Woolridge died ten days after Smithy did. Though she died at home, she had been in the hospital frequently after returning to Canton, and she spent two months in the hospital shortly before she died. Four of Smithy's seven valvulotomy patients were still alive and doing well at the time of Woolridge's death. Smithy was posthumously named an "outstanding young man of 1948" by the South Carolina chapter of the Junior Chamber of Commerce. After Smithy died, Blalock exchanged letters with Smithy's widow. Blalock said that he had recently been in Berryville, Virginia, and that he had gone with his wife to the cemetery where Smithy was buried.

==Legacy==
Ultimately, most of Smithy's success with valvulotomy was short-lived and his procedure was soon replaced with more effective interventions. However, Smithy's intracardiac injection of novocaine significantly decreased the likelihood of arrhythmias that could occur when the heart was surgically manipulated. A Medical University of South Carolina library exhibit says that "[b]etter operations than Smithy's were already accomplished, and their value would become apparent. In going the wrong way, Smithy nonetheless achieved positive results and invited comparisons that eventually led to the realization that commissurotomy was the operation of choice... his work, well publicized at the time, encouraged patients and physicians and prompted the concept that operative treatment of valvular heart disease could be successful."

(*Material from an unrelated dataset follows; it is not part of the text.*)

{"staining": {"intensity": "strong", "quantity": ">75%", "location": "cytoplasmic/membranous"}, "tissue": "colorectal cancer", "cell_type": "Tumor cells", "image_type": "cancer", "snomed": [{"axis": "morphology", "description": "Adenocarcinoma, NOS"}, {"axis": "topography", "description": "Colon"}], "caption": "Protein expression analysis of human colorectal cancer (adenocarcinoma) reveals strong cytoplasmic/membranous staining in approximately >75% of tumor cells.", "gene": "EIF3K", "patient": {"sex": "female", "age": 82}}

Heart surgeon Charles P. Bailey, who was working on heart valve surgery at a different institution at the same time as Smithy, later commented on Smithy's personality. He said that though surgeons tended to be egotistical, Smithy was "not only a southern gentleman, but a true gentleman." Bailey recalled a meeting at which he presented some patient data and Smithy was asked to comment on it. Though Smithy had a better success rate on the procedure with a larger number of patients, Smithy did not mention that. Instead, he complimented Bailey on his unique method of opening the mitral valve.

Smithy's family left money to the Medical University of South Carolina after he died. The money built up over time, and after a local surgeon added to the fund, the university created the Horace G. Smithy Chair of Cardiothoracic Surgery in 1997. MUSC hosts the Horace G. Smithy Lecture annually.